What to work on:
Copy, word for word, the lines of the entries below between the one with "Fachhochschule Köln" and the one with "Participants 2009 - Overview", inclusive, and leave out everything else.

━━━━━ Source information ━━━━━

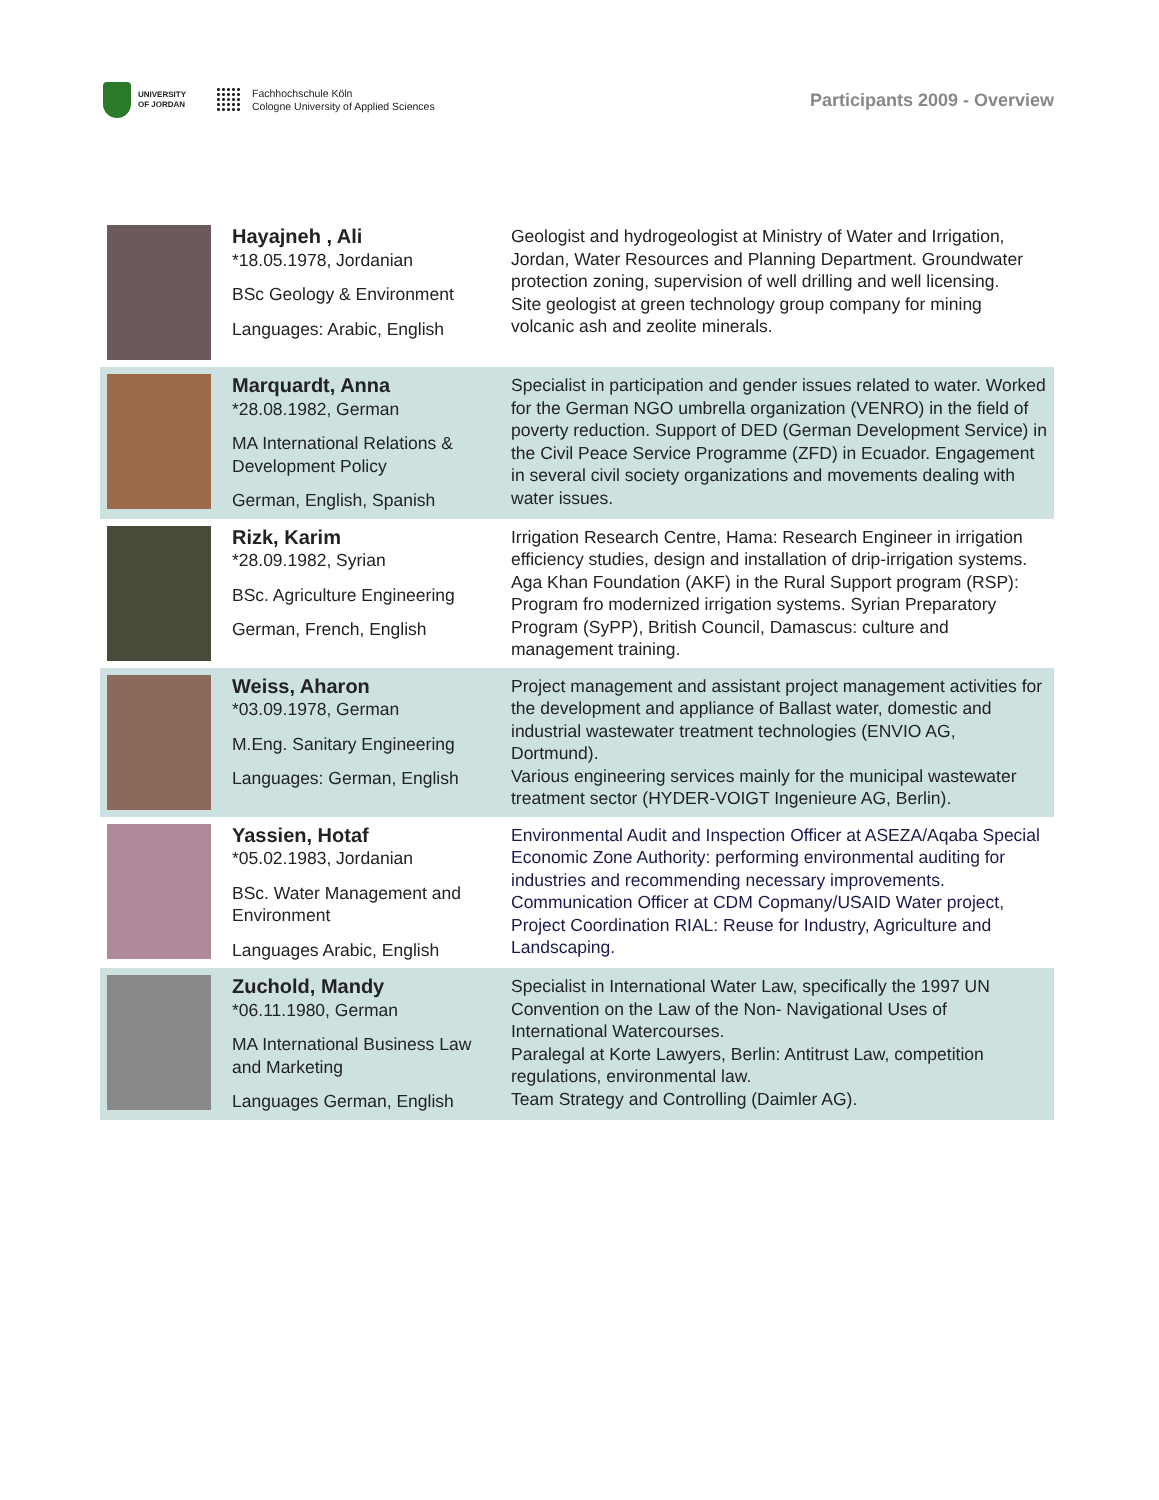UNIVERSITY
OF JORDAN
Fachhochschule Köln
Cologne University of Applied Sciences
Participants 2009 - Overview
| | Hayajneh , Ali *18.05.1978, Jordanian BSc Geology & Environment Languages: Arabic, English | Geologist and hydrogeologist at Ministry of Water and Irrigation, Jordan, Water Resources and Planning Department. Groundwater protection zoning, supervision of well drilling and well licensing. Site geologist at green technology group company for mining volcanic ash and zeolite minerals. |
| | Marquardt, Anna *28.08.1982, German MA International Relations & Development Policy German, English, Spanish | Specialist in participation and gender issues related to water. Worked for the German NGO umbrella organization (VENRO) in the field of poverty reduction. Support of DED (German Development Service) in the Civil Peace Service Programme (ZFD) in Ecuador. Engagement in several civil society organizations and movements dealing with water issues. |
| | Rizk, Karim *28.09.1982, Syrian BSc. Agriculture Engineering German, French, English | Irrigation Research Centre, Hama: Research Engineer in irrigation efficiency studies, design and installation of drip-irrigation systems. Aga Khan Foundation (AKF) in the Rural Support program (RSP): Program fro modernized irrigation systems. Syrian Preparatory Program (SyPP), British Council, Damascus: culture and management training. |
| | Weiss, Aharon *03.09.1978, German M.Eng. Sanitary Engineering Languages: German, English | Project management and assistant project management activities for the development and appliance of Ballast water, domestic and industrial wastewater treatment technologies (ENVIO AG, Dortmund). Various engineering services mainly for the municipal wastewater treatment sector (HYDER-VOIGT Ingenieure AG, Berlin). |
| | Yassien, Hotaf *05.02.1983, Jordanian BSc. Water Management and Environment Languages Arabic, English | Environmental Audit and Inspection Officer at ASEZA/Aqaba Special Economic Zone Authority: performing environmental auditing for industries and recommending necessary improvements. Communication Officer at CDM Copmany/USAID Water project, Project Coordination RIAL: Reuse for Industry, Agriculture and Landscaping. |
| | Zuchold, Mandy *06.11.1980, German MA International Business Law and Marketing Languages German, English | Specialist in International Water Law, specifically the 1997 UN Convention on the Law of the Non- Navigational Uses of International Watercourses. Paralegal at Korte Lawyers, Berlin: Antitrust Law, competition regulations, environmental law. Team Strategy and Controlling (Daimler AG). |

━━━━━
━━━━━ Source information ━━━━━

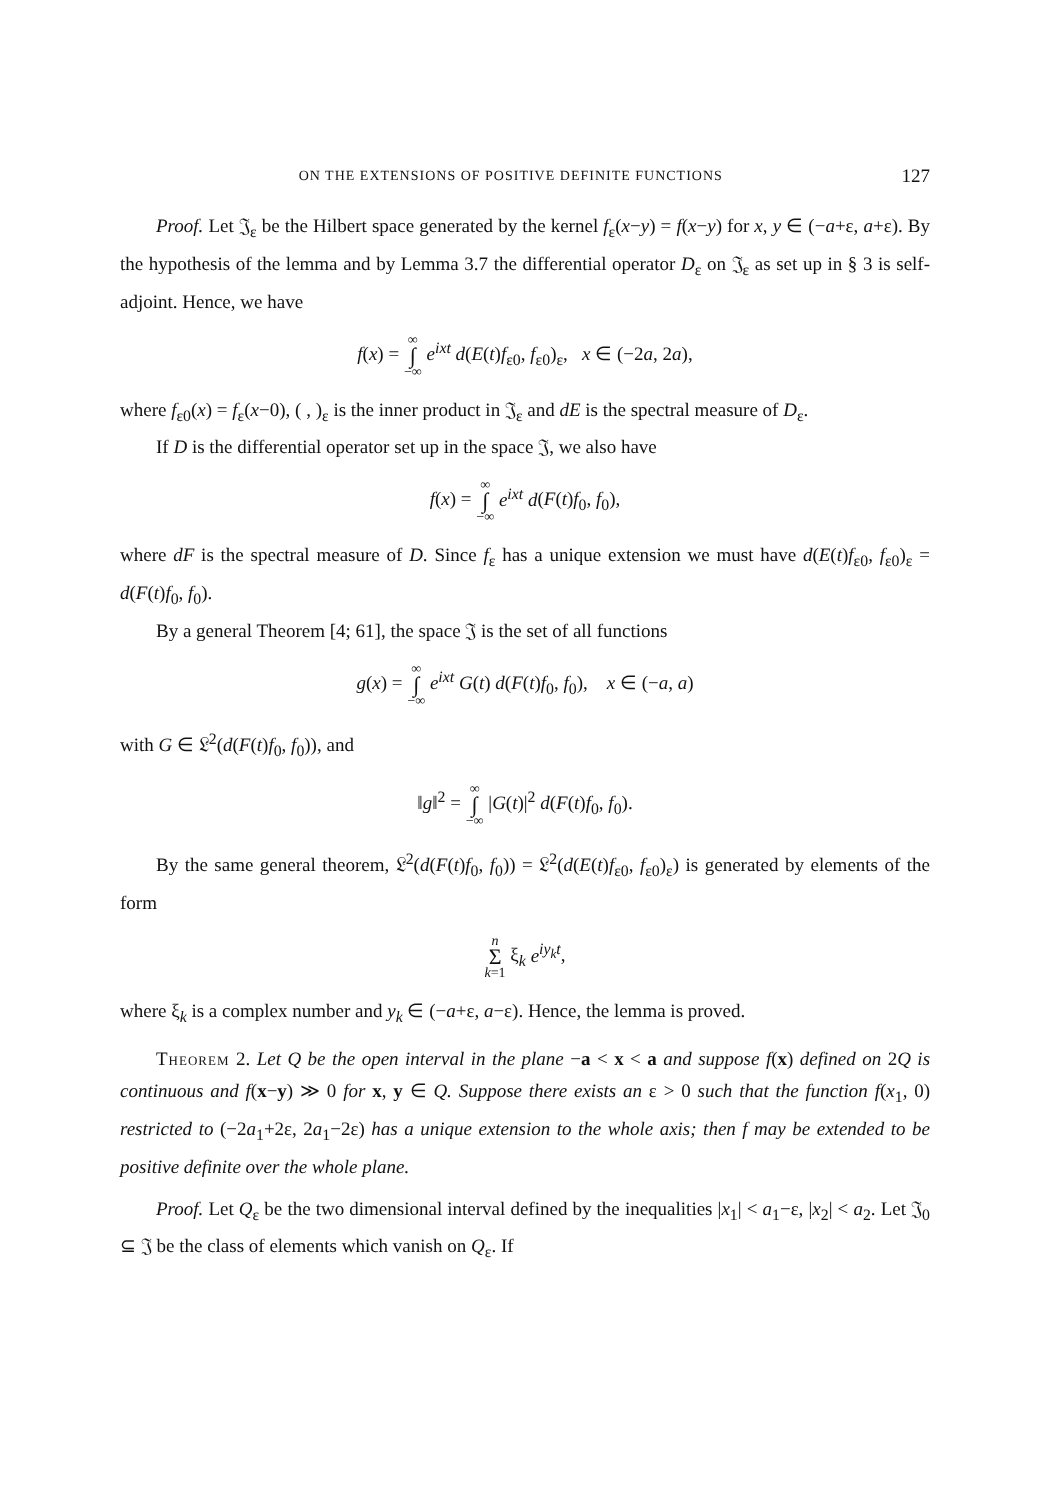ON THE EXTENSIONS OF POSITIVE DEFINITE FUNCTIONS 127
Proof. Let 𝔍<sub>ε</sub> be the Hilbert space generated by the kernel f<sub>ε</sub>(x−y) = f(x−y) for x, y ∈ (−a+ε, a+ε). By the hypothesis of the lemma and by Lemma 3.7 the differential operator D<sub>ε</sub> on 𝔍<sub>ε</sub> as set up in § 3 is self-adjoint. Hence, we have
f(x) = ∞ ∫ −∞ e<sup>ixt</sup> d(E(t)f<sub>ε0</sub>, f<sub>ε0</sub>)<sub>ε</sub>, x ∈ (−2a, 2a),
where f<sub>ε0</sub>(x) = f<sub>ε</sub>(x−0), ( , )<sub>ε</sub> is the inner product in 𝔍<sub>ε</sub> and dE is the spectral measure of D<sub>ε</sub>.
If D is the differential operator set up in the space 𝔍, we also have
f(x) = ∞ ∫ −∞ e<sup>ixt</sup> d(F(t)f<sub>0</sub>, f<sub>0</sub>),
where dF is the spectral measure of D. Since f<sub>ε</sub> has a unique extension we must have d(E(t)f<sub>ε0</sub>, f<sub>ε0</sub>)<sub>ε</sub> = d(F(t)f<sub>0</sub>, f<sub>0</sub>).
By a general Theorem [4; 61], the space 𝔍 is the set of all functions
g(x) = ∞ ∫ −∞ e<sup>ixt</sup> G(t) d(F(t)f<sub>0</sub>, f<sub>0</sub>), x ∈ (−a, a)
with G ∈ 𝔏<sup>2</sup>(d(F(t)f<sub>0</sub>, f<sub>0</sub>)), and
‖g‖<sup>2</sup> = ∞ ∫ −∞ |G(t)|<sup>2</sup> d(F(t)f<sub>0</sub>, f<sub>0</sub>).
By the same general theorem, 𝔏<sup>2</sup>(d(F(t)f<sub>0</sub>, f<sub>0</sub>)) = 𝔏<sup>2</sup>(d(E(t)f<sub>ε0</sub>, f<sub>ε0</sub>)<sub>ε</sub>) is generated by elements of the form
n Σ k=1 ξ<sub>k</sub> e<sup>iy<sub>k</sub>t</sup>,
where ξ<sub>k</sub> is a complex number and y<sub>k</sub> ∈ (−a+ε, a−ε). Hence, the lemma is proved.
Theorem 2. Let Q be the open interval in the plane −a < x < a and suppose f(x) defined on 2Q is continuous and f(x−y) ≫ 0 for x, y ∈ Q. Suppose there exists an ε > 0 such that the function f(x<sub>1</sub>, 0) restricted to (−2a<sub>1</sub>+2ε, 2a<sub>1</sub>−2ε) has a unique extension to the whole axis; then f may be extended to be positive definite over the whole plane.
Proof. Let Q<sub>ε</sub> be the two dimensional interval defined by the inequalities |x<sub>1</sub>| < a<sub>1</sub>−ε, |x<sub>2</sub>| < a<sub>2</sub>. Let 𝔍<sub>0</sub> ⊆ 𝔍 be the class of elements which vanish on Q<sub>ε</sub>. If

━━━━━

Completed task:
Fachhochschule Köln
Cologne University of Applied Sciences
Participants 2009 - Overview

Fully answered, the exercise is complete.